En 2006 et 2007 la comédienne Faustine Tournan et moi-même nous intéressons à l'étonnant roman de Agota Kristof Le Grand Cahier. Son écriture puissante fonctionne très bien oralement. Nous lisons dans les bibliothèques Plaisance et Baudoyer ainsi qu'à la librairie En Marge. A chaque fois le roman pour ceux qui ne le connaisse pas, coupe le souffle. A quoi est-ce dû ?
Le sujet : pendant la seconde guerre mondiale une femme confie ses deux garçons, des jumeaux, à sa mère, car elle habite la campagne. Ainsi les croit-elle protégés. Mais la grand-mère se révèle odieuse, injuste, méchante. L'entourage - le curé, la servante, les militaires, sont libidineux, cruels. Ce qu'on lit, c'est le journal des deux garçons. Le récit minutieux de ces années de guerre passées avec leur grand-mère, dans un village occupé.

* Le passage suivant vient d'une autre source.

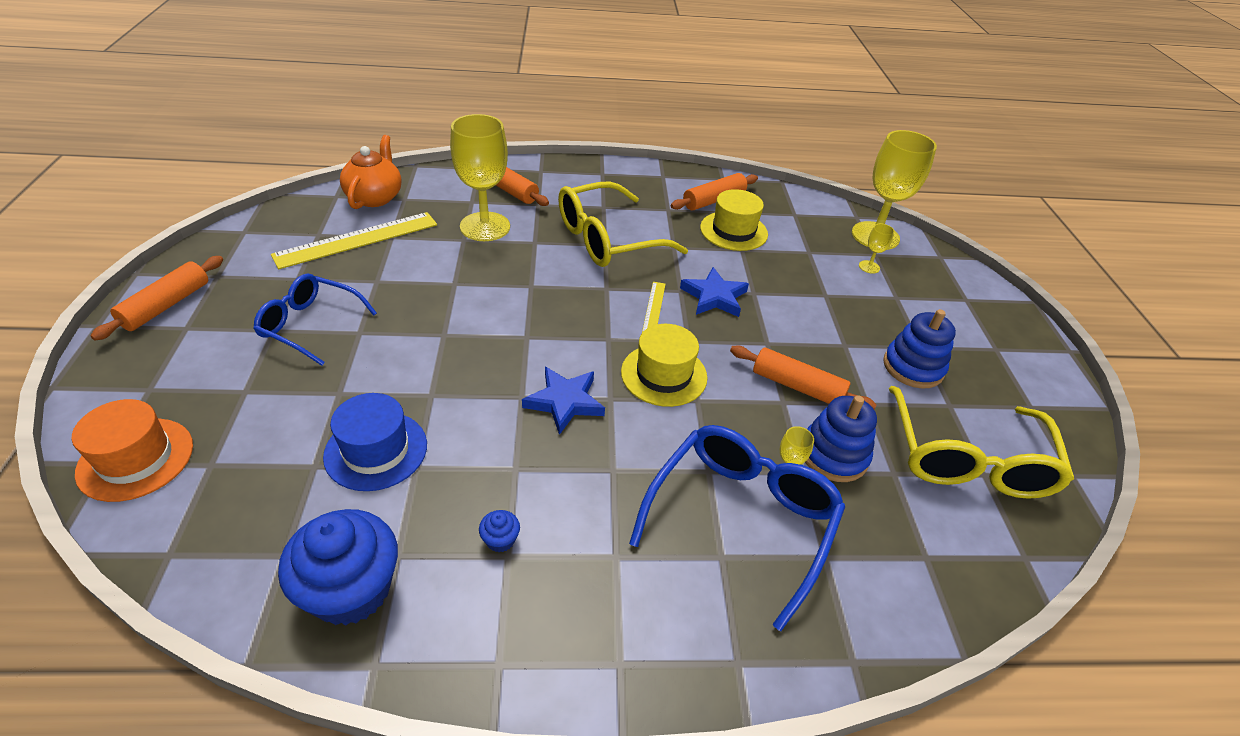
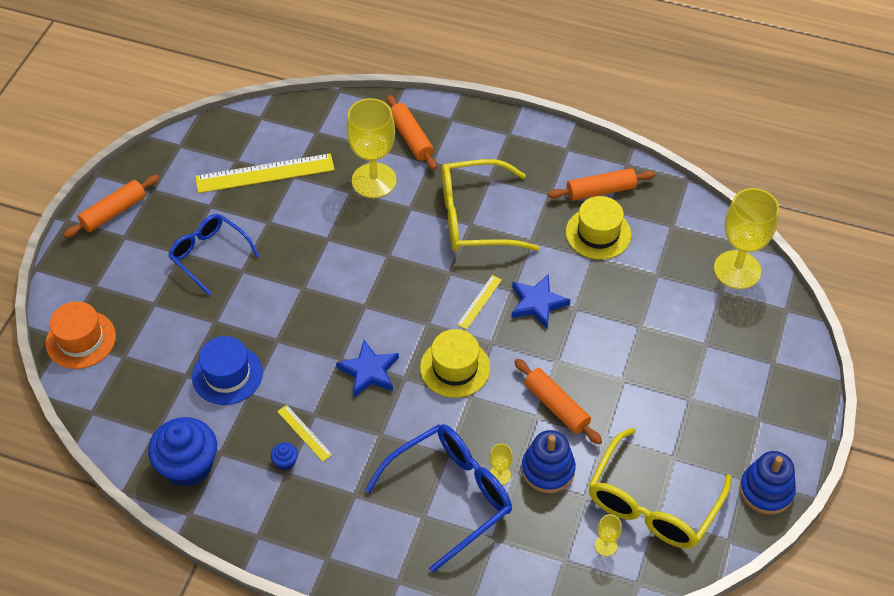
camera: 25 degrees right, 10 degrees up
(375, 197) = (292, 125): orange teapot -> none
(511, 495) = (304, 433): none -> yellow ruler
(869, 267) = (704, 304): yellow goblet -> yellow goblet (605, 545)
(913, 367) = (668, 415): blue stacking toy -> blue stacking toy (766, 490)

Sauf que... le style est incroyable. Les deux garçons expliquent leur choix stylistique au début de leur journal (le choix d'Agota Kristof en fait). Ils n'écrivent que ce qu'ils voient de façon très exacte, rien de plus, pas de commentaires, pas d'affects, pas de justifications, y compris à l'égard de leur propre cruauté. Au lecteur de juger des actes et d'analyser les relations entre les personnages. Par ce procédé stylistique l'adhésion du lecteur/auditeur est totale !
Pour souligner le procédé d'écriture, Faustine et moi choisissons de lire de façon neutre, parfois ensemble, parfois en alternance, variant les timbres et les rythmes d'un paragraphe à l'autre, en suivant la tonalité et la cadence de l'écriture comme une partition de musique... On adore lire cette histoire, et grâce à notre neutralité susciter le malaise ou le rire, laissant de la place à l'auditeur pour qu'il soit le plus actif possible.